#### Records

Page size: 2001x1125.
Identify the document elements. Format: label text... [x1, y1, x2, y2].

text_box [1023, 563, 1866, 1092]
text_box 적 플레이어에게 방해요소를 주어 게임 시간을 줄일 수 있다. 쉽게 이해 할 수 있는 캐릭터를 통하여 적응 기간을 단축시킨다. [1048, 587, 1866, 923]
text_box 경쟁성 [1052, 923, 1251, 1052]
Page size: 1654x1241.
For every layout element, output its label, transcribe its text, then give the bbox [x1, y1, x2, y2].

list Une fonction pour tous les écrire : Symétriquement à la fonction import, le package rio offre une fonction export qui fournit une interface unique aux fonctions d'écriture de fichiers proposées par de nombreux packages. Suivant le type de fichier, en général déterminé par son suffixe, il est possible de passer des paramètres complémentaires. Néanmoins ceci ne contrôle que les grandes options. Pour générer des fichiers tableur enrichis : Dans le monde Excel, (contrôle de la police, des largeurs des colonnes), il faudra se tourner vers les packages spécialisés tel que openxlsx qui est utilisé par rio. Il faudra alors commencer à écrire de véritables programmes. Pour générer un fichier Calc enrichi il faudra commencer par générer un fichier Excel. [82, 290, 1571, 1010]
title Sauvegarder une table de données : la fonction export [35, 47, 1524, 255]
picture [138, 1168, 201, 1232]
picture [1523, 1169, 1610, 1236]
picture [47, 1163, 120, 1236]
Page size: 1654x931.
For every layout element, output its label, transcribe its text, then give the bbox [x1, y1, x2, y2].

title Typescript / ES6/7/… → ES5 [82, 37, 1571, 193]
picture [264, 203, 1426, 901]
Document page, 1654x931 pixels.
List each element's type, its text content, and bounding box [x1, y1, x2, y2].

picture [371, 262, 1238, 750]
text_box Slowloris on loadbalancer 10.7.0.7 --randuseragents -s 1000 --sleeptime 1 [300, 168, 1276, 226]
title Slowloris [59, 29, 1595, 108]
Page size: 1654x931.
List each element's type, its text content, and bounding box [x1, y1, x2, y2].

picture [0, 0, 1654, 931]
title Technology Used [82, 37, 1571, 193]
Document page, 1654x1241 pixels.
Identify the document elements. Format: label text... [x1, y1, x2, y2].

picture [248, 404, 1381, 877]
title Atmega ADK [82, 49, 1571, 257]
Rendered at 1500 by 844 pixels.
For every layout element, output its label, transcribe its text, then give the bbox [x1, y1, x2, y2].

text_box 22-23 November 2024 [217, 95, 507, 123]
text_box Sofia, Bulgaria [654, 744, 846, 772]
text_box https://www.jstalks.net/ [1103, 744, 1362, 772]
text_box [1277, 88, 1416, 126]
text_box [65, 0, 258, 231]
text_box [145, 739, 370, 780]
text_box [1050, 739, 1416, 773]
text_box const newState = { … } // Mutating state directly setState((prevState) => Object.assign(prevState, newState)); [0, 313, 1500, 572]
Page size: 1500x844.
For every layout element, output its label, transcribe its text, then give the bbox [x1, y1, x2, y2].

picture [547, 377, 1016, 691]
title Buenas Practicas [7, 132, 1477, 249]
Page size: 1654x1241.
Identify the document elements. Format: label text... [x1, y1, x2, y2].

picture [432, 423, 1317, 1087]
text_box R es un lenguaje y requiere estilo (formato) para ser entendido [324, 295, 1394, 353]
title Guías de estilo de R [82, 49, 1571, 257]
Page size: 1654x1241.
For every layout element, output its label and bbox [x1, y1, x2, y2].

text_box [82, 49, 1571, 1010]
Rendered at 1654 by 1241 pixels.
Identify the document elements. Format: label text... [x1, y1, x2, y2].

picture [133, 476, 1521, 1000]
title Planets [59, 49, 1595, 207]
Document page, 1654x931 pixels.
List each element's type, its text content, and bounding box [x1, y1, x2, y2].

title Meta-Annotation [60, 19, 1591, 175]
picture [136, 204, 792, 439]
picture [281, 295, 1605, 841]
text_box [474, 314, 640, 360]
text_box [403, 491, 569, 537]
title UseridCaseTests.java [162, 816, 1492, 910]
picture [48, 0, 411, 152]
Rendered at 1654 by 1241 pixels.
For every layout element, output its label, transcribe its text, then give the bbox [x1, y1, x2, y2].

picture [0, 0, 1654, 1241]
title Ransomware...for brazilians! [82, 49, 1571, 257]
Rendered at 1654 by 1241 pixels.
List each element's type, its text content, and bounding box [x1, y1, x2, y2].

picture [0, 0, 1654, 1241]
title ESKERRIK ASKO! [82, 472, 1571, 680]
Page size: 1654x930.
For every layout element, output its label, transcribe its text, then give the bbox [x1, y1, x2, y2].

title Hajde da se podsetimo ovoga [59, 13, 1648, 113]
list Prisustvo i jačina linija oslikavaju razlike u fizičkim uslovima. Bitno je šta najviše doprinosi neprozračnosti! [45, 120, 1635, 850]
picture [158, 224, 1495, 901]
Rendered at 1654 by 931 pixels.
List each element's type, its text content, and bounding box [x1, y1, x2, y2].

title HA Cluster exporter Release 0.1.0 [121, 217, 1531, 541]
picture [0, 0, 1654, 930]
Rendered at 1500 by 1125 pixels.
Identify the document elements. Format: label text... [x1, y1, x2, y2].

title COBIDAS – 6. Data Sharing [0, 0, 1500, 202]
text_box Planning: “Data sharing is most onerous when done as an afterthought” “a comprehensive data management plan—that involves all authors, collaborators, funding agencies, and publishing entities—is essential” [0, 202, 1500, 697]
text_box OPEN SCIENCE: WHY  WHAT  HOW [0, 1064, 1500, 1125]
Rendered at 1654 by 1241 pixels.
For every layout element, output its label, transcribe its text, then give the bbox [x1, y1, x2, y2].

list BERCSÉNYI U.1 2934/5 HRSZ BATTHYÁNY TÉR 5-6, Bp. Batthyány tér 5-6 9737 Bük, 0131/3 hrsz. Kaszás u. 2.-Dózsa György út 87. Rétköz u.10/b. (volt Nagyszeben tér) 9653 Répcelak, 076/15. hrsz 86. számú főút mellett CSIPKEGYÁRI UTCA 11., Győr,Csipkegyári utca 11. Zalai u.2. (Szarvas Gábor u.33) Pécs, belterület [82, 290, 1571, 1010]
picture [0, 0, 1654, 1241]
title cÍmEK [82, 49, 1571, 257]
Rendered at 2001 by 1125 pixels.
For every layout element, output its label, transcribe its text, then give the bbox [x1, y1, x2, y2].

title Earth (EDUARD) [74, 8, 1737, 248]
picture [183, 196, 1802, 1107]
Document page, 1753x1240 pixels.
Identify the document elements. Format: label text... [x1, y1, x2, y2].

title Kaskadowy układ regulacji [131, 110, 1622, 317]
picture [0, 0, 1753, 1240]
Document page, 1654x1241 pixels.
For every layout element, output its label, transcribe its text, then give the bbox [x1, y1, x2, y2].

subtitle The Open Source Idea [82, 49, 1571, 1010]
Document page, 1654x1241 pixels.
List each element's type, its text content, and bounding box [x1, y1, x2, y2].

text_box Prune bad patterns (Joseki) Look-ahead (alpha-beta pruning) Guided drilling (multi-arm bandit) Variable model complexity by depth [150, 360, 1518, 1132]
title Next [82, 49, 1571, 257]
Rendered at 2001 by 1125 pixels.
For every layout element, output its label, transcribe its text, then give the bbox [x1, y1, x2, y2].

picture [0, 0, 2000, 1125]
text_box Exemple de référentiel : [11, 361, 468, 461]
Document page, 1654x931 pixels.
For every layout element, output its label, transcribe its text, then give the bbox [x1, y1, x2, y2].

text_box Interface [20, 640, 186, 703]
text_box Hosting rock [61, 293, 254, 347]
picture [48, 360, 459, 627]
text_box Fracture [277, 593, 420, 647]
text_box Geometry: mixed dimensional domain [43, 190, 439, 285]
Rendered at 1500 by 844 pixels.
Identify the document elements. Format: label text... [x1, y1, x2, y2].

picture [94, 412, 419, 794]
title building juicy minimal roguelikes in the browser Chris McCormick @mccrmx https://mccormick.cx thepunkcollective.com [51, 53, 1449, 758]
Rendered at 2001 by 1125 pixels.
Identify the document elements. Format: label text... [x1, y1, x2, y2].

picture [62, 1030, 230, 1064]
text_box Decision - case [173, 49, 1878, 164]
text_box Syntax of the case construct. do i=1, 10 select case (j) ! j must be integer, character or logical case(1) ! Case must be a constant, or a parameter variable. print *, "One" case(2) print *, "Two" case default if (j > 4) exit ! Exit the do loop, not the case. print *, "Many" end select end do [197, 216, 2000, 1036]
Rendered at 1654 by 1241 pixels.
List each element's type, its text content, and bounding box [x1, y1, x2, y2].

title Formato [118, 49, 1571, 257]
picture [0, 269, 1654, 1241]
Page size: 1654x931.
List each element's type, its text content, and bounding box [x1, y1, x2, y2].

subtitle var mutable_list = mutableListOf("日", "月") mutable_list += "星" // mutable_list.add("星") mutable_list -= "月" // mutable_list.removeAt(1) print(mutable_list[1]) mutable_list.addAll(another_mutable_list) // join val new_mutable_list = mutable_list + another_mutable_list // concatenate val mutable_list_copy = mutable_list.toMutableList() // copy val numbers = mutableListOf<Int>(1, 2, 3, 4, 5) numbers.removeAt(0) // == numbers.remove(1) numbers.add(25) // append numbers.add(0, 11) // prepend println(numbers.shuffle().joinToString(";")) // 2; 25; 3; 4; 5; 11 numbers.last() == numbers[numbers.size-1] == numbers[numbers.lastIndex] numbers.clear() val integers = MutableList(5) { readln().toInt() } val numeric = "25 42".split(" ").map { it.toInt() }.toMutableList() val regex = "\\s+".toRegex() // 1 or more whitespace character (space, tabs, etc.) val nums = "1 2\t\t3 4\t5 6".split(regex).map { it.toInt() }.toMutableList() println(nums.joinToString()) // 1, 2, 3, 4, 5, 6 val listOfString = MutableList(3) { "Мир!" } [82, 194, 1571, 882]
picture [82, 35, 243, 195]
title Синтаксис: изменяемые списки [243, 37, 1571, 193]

########

* [Description of the task]
Copy the stretch of records from the line containing "Document page, 1753x1240 pixels." through the line containing "text_box Geometry: mixed", replacing "bounding box" with "bounding rectangle" and leaving everything else unchanged.

* [Correct result]
Document page, 1753x1240 pixels.
Identify the document elements. Format: label text... [x1, y1, x2, y2].

title Kaskadowy układ regulacji [131, 110, 1622, 317]
picture [0, 0, 1753, 1240]
Document page, 1654x1241 pixels.
For every layout element, output its label, transcribe its text, then give the bbox [x1, y1, x2, y2].

subtitle The Open Source Idea [82, 49, 1571, 1010]
Document page, 1654x1241 pixels.
List each element's type, its text content, and bounding rectangle [x1, y1, x2, y2].

text_box Prune bad patterns (Joseki) Look-ahead (alpha-beta pruning) Guided drilling (multi-arm bandit) Variable model complexity by depth [150, 360, 1518, 1132]
title Next [82, 49, 1571, 257]
Rendered at 2001 by 1125 pixels.
For every layout element, output its label, transcribe its text, then give the bbox [x1, y1, x2, y2].

picture [0, 0, 2000, 1125]
text_box Exemple de référentiel : [11, 361, 468, 461]
Document page, 1654x931 pixels.
For every layout element, output its label, transcribe its text, then give the bbox [x1, y1, x2, y2].

text_box Interface [20, 640, 186, 703]
text_box Hosting rock [61, 293, 254, 347]
picture [48, 360, 459, 627]
text_box Fracture [277, 593, 420, 647]
text_box Geometry: mixed dimensional domain [43, 190, 439, 285]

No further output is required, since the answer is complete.